From my limited testing, it's significantly more prone to hallucinations than gpt family of models that I've been using (it hallucinates argument values, creates argument values out of thin air, and even creates new functions). For my use case, even gpt-3.5-turbo and the vanilla version of llama3 that they're hosting is doing better on my custom evals than this new one, which is honestly kinda disappointing. I'm starting to feel like those benchmarks are not as good of a source of evaluation as they're wanting us to believe.
This is amazing
I don't think they'll release the dataset, as Groq wants to keep it as a competitive advantage to increase their developer base. Anyway, you mentioned query rewriting, so let me share something. You know, from my actual production experience, it's too bold to release software with function calling without query rewriting. Recently, in a project where we needed function calling and tried many models, we faced unpredictability. Instead of fine-tuning those models, we fine-tuned GPT-2 specifically for query rewriting using synthetic data tailored to our case. And voila! Once we implemented that, all the nuances and unpredictability were gone. Query rewriting, either using a strong model or our approach, allows for effective use of many language models supporting function calling without fine-tuning the entire model. Like in your last example, with or without the keyword "search," query rewriting is definitely one of the best steps in the pipeline.

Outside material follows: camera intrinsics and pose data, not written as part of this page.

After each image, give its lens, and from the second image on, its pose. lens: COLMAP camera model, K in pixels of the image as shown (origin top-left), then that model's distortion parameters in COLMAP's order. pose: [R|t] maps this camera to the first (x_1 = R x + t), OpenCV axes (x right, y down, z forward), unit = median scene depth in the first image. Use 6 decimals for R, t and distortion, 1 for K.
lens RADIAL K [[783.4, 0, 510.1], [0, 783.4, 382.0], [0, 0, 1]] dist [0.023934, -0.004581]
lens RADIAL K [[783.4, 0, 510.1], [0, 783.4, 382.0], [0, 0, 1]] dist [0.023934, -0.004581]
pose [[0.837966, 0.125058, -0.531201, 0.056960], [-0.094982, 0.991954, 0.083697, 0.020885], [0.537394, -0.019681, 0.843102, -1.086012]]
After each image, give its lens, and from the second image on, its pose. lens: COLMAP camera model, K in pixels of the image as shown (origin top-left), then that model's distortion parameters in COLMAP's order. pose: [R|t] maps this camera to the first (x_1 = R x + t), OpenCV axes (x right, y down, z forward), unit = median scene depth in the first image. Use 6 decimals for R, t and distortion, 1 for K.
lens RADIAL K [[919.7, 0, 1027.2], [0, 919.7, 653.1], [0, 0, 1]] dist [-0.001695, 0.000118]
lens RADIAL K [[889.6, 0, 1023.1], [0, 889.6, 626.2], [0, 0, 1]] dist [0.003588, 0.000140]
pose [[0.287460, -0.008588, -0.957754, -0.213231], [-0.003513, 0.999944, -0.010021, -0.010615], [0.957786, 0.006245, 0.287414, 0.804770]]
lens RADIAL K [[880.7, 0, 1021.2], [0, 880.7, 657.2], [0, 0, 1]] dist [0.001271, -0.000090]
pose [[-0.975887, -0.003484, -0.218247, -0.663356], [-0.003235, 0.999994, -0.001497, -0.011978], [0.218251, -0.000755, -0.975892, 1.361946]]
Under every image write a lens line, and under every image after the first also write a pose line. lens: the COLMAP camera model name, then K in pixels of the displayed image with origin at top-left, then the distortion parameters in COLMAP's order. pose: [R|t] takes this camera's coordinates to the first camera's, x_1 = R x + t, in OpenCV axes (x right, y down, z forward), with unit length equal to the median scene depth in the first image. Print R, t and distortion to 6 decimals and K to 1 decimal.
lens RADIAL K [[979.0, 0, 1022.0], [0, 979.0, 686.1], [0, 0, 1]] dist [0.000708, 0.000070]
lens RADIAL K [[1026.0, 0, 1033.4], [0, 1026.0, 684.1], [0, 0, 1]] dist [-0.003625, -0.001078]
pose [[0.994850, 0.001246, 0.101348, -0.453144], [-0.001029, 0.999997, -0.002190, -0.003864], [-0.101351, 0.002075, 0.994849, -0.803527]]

Thanks for the video, an interesting model. Am I right in thinking that what this model is good at is actually extracting data from a text to make properly formatted input data to tool calls, but weaker in making the decision to call a tool or not? Like you showed with your "(search) when do the olympics start" example, I was a bit surprised that a 70b model couldn't get that one. I see they also mention this in their blog post, a hybrid/routing approach. It would be interesting to see the benchmarks/performance if the models were allowed such a "reasoning layer" on top.
In my local testing, it seems Llama 3 8b is already pretty good for function calling (couldn't find cases where it fails)
Would be interesting to see in which function calling cases these high performing FC models succeed while Llama 3 from Meta fails.
Agree I hope they release the dataset so we can see what they added etc. I am still testing it and just got the Ollama version going and it seems a bit hit and miss there.
That was fast!
Noice!
sick
great:)
I think phidata does the best open source function calling
we can still fine tune it further right?
would take make a difference?
I really dont understand why we need this? cant you just send a prompt to the LLM, "calculate this formula and return the result in json format
[ {
"formula": "",
"result": ""
} ]
why do we complicate things with a lot of text that 100% you will have typo somewhere and you will spend hours finding that typo, to achieve what exactly???
This model is trash, I’m sorry but whoever did the benchmarking needs to be fired. It fails on every 3-4 calls quite regularly. It’s ok for super super simple function calls and it’s no better than the base Llama 3 model. Thumbs down on this model for me.